Although Indonesian authorities want Azahari and Noordin for complicity in the Marriott blast, only recently has the critical nature of their alleged roles been revealed by evidence given during police interrogations of other suspected terrorists. According to transcripts of the interrogations of those held for the Marriott attack, which have been translated by ICG and seen by TIME, Noordin was chief strategist of the Marriott attack while Azahari played the role of operational commander, recruiting the suicide bomber and training other participants in bomb construction. A chilling insight into Azahari's cool shepherding of less seasoned accomplices during the operation is given by one of his chief accomplices, a former auto mechanic now under arrest for his own suspected role in the Marriott bombing. According to the transcripts, Azahari's accomplice told his interrogators that he and Azahari filled a minivan with explosives with the help of Asmar Latin Sani, the 28-year-old who was to detonate the bomb. Azahari himself drove the Toyota to a nearby mosque on the day of the bombing, his accomplice told police. After a brief final prayer, Asmar changed places with Azahari, who climbed onto the back of a motorcycle driven by the accomplice. "The motorcycle went first, followed by Asmar driving the truck," the accomplice told police. "About 200 meters before the hotel, Asmar pulled out in front and proceeded toward the lobby, while Azahari and I turned around and headed toward the Carrefour supermarket. Shortly afterward, we heard a big explosion, and I said, 'Allahuakbar'"God is great.

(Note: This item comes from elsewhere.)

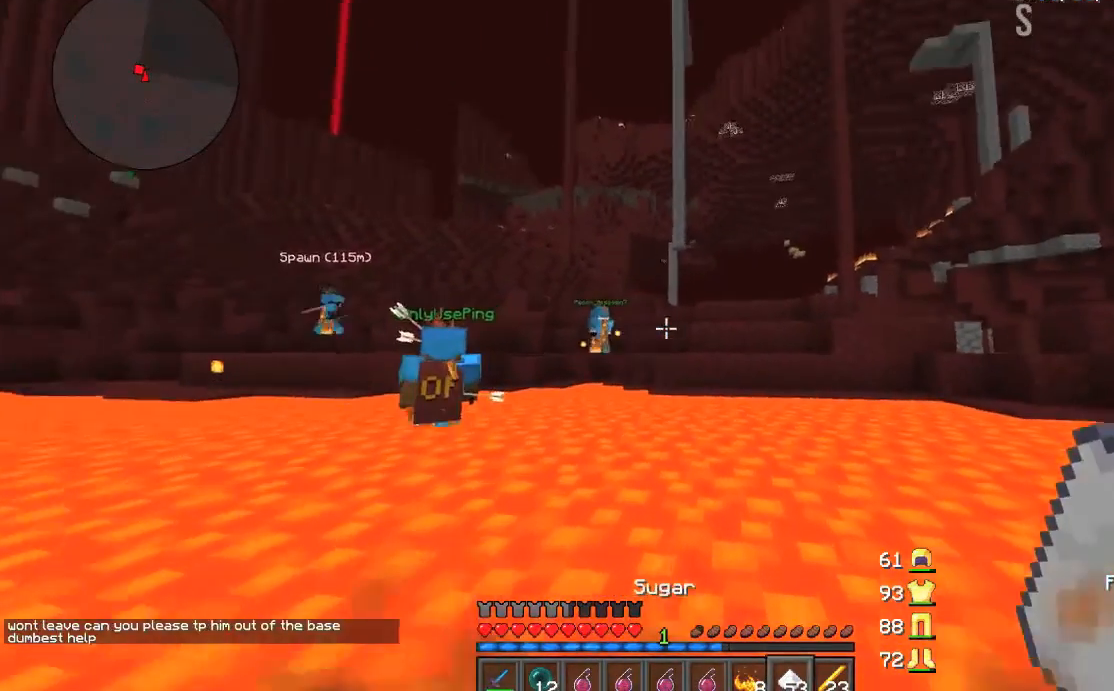
{"keys": ["w"], "mouse": [], "events": []}
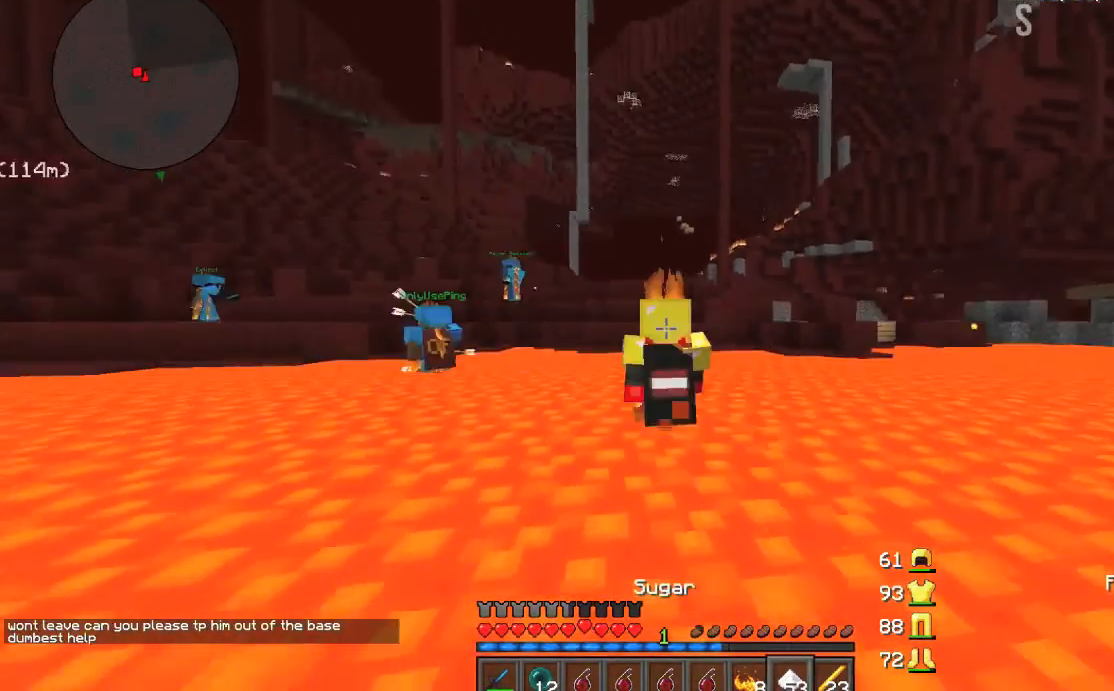
{"keys": ["w"], "mouse": [], "events": []}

For now, the police are focused on capturing Azahari and Noordin, intensifying a nationwide manhunt that they say has seen the two men slip away from arrest with minutes to spare no fewer than four times. The continued threat the pair pose was underlined by Suyitno Landung, head of Indonesia's criminal-investigation department, who told reporters that Azahari had recruited suicide bombers after the Marriott bombing. Six were arrested, and they confessed to police that three others were still at large; two of them, said Landung, might have been last week's bombers.
With more than 200 of its members arrested since the Bali blasts, its access to money disrupted and many of its alleged leaders in jail, J.I. may be badly wounded. But it is still alive. "There are still a number of J.I. leaders out there who have the international contacts, charisma and tactical skills to organize this sort of attack," says Jones. Perhaps the most effective weapon against the terrorists may eventually prove to be public opinion. Although the Bali bombings met with a muted response in Indonesia, the widely televised death and suffering caused by the attacks on the Marriott and the Australian embassy have enraged ordinary people. "No Muslim person should ever call himself a Muslim if he is capable of doing something like this," says the motorbike taxi driver Eri. "Enough is enough. These people must be stopped."